Passage provided >>
= = =

This paper has amazing data- a huge number of kids in a huge number of communities.  Technically it is a 3 level hierarchy, but in their methods they state: " In primary analyses, we did not include a random effect for community due to the high computational burden. We undertook a planned sensitivity analysis in a subset of communities. A random intercept for community did not change estimated parameters or standard errors. We also estimated three-level unconditional means models with no-covariates using all communities and found small intraclass correlation coefficients, indicating that most of the variability is within rather than between communities. This suggests that estimates from a two-level mixed effects model are unlikely to have biased standard error estimates."

This is actually a reasonable response - sometimes people calculate the design effect (ie how much would the variance increase if we incorporated adjustments for clustered data) and show that applying this design effect wouldn't change inferences.

In reply to Caroline

Re: Reading Response Topic #2 - Class 3 Clustered Data

by Raj Kalapatapu -

Betts KS, Williams GM, Najman JM, Alati R. Generational changes in tobacco use by young women: a cross-generational analysis of mother-daughter dyads. Drug Alcohol Rev. 2014 Sep;33(5):540-7. PMID: 25091802.

  1. Unit of clustering – Mother-Daughter dyad
  2. Hypothesized effects – change in young female smoking prevalence and intensity using cross-generational and equivalent measures of smoking across a generation of mothers and daughters; whether or not the associations between smoking with education and depressive symptoms are higher in the daughters’ generation
  3. Level at which exposure is measured – Individual level, as both the mothers and the daughters were assessed for the outcomes (# of cigarettes) and covariates (education [dichotomous], Delusions-States-Symptoms Inventory, 20-item version of the Centre for Epidemiological Studies Depression (CES-D))

= = =

Raw data >>
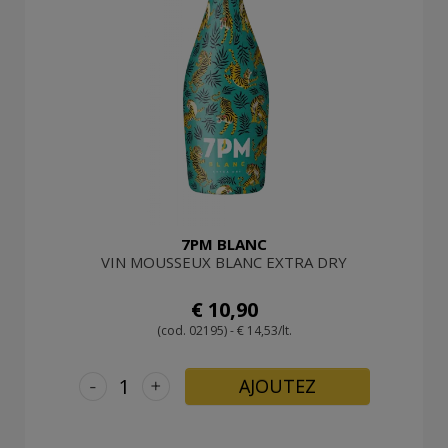
7PM BLANC
VIN MOUSSEUX BLANC EXTRA DRY
€ 10,90
(cod. 02195) - € 14,53/lt.
-
+
AJOUTEZ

= = =

Your assignment >> Copy everything in the clustered-data discussion from "Re: Reading Response" down to "Sep;33(5):540-7. PMID: 25091802.", word for word.

Answer to the exercise >>
Re: Reading Response Topic #2 - Class 3 Clustered Data

by Raj Kalapatapu -

Betts KS, Williams GM, Najman JM, Alati R. Generational changes in tobacco use by young women: a cross-generational analysis of mother-daughter dyads. Drug Alcohol Rev. 2014 Sep;33(5):540-7. PMID: 25091802.